EXERCISE DATA:
::::::::

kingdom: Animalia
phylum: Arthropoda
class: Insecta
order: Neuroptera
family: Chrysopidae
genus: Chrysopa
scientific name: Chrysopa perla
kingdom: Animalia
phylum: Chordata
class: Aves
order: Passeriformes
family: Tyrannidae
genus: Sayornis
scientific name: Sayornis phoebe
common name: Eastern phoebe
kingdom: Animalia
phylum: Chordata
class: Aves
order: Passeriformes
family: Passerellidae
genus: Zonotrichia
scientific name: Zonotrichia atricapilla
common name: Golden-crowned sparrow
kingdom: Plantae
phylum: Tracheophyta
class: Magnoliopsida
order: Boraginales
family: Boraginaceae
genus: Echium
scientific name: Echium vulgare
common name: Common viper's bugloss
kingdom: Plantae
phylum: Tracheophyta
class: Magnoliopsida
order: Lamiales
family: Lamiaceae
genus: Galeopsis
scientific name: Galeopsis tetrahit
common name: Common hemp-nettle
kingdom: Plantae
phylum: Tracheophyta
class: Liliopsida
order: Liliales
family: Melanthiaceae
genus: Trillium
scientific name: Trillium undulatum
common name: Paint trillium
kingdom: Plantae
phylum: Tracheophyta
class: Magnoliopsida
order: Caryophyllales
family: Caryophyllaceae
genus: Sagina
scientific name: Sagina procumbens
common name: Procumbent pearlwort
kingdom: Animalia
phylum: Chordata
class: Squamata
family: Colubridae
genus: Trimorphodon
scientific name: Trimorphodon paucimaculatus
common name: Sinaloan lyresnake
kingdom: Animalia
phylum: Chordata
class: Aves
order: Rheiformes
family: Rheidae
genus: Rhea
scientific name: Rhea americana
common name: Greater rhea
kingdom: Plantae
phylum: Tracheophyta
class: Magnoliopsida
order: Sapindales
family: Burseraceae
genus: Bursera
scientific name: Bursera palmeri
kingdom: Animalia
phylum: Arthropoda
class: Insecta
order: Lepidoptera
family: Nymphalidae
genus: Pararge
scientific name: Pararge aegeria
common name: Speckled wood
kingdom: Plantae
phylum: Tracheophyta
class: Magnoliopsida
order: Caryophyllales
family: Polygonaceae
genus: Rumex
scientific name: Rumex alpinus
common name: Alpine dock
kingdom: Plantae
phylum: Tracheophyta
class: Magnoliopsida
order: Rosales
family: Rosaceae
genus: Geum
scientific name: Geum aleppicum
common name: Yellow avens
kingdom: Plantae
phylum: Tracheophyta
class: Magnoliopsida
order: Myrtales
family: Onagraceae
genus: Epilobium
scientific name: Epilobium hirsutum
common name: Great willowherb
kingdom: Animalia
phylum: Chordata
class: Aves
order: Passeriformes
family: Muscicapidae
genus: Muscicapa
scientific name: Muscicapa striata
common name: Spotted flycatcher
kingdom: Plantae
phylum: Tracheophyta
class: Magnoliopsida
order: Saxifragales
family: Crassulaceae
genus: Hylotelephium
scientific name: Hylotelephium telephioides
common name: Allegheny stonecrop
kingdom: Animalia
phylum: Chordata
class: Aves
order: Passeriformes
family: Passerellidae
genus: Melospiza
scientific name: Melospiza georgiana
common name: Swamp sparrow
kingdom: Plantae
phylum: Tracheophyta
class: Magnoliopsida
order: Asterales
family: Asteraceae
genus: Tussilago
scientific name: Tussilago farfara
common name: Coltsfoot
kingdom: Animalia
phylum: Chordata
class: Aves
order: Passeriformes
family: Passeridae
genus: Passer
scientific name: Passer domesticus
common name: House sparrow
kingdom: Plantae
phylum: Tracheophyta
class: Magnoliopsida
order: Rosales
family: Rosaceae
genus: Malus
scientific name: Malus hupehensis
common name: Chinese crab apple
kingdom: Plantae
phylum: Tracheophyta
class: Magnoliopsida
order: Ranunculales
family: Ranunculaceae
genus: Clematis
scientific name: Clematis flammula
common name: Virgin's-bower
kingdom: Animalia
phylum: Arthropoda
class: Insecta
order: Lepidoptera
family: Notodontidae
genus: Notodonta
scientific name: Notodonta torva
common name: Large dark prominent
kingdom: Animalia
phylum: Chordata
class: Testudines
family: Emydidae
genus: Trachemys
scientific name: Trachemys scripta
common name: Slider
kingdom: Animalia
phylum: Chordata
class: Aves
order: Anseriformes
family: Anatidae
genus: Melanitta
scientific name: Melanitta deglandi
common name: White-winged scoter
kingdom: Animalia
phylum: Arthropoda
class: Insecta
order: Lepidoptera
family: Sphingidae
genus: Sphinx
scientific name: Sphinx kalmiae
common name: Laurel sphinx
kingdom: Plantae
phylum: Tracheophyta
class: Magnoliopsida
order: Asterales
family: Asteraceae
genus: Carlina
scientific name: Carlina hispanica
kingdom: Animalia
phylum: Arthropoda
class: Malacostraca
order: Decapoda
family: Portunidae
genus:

::::::::

TASK GOAL:
Reproduce the listing above with "common name" swapped for "vernacular name" every time it occurs, keeping everything else the same.

SOLUTION TO THE EXERCISE:
kingdom: Animalia
phylum: Arthropoda
class: Insecta
order: Neuroptera
family: Chrysopidae
genus: Chrysopa
scientific name: Chrysopa perla
kingdom: Animalia
phylum: Chordata
class: Aves
order: Passeriformes
family: Tyrannidae
genus: Sayornis
scientific name: Sayornis phoebe
vernacular name: Eastern phoebe
kingdom: Animalia
phylum: Chordata
class: Aves
order: Passeriformes
family: Passerellidae
genus: Zonotrichia
scientific name: Zonotrichia atricapilla
vernacular name: Golden-crowned sparrow
kingdom: Plantae
phylum: Tracheophyta
class: Magnoliopsida
order: Boraginales
family: Boraginaceae
genus: Echium
scientific name: Echium vulgare
vernacular name: Common viper's bugloss
kingdom: Plantae
phylum: Tracheophyta
class: Magnoliopsida
order: Lamiales
family: Lamiaceae
genus: Galeopsis
scientific name: Galeopsis tetrahit
vernacular name: Common hemp-nettle
kingdom: Plantae
phylum: Tracheophyta
class: Liliopsida
order: Liliales
family: Melanthiaceae
genus: Trillium
scientific name: Trillium undulatum
vernacular name: Paint trillium
kingdom: Plantae
phylum: Tracheophyta
class: Magnoliopsida
order: Caryophyllales
family: Caryophyllaceae
genus: Sagina
scientific name: Sagina procumbens
vernacular name: Procumbent pearlwort
kingdom: Animalia
phylum: Chordata
class: Squamata
family: Colubridae
genus: Trimorphodon
scientific name: Trimorphodon paucimaculatus
vernacular name: Sinaloan lyresnake
kingdom: Animalia
phylum: Chordata
class: Aves
order: Rheiformes
family: Rheidae
genus: Rhea
scientific name: Rhea americana
vernacular name: Greater rhea
kingdom: Plantae
phylum: Tracheophyta
class: Magnoliopsida
order: Sapindales
family: Burseraceae
genus: Bursera
scientific name: Bursera palmeri
kingdom: Animalia
phylum: Arthropoda
class: Insecta
order: Lepidoptera
family: Nymphalidae
genus: Pararge
scientific name: Pararge aegeria
vernacular name: Speckled wood
kingdom: Plantae
phylum: Tracheophyta
class: Magnoliopsida
order: Caryophyllales
family: Polygonaceae
genus: Rumex
scientific name: Rumex alpinus
vernacular name: Alpine dock
kingdom: Plantae
phylum: Tracheophyta
class: Magnoliopsida
order: Rosales
family: Rosaceae
genus: Geum
scientific name: Geum aleppicum
vernacular name: Yellow avens
kingdom: Plantae
phylum: Tracheophyta
class: Magnoliopsida
order: Myrtales
family: Onagraceae
genus: Epilobium
scientific name: Epilobium hirsutum
vernacular name: Great willowherb
kingdom: Animalia
phylum: Chordata
class: Aves
order: Passeriformes
family: Muscicapidae
genus: Muscicapa
scientific name: Muscicapa striata
vernacular name: Spotted flycatcher
kingdom: Plantae
phylum: Tracheophyta
class: Magnoliopsida
order: Saxifragales
family: Crassulaceae
genus: Hylotelephium
scientific name: Hylotelephium telephioides
vernacular name: Allegheny stonecrop
kingdom: Animalia
phylum: Chordata
class: Aves
order: Passeriformes
family: Passerellidae
genus: Melospiza
scientific name: Melospiza georgiana
vernacular name: Swamp sparrow
kingdom: Plantae
phylum: Tracheophyta
class: Magnoliopsida
order: Asterales
family: Asteraceae
genus: Tussilago
scientific name: Tussilago farfara
vernacular name: Coltsfoot
kingdom: Animalia
phylum: Chordata
class: Aves
order: Passeriformes
family: Passeridae
genus: Passer
scientific name: Passer domesticus
vernacular name: House sparrow
kingdom: Plantae
phylum: Tracheophyta
class: Magnoliopsida
order: Rosales
family: Rosaceae
genus: Malus
scientific name: Malus hupehensis
vernacular name: Chinese crab apple
kingdom: Plantae
phylum: Tracheophyta
class: Magnoliopsida
order: Ranunculales
family: Ranunculaceae
genus: Clematis
scientific name: Clematis flammula
vernacular name: Virgin's-bower
kingdom: Animalia
phylum: Arthropoda
class: Insecta
order: Lepidoptera
family: Notodontidae
genus: Notodonta
scientific name: Notodonta torva
vernacular name: Large dark prominent
kingdom: Animalia
phylum: Chordata
class: Testudines
family: Emydidae
genus: Trachemys
scientific name: Trachemys scripta
vernacular name: Slider
kingdom: Animalia
phylum: Chordata
class: Aves
order: Anseriformes
family: Anatidae
genus: Melanitta
scientific name: Melanitta deglandi
vernacular name: White-winged scoter
kingdom: Animalia
phylum: Arthropoda
class: Insecta
order: Lepidoptera
family: Sphingidae
genus: Sphinx
scientific name: Sphinx kalmiae
vernacular name: Laurel sphinx
kingdom: Plantae
phylum: Tracheophyta
class: Magnoliopsida
order: Asterales
family: Asteraceae
genus: Carlina
scientific name: Carlina hispanica
kingdom: Animalia
phylum: Arthropoda
class: Malacostraca
order: Decapoda
family: Portunidae
genus:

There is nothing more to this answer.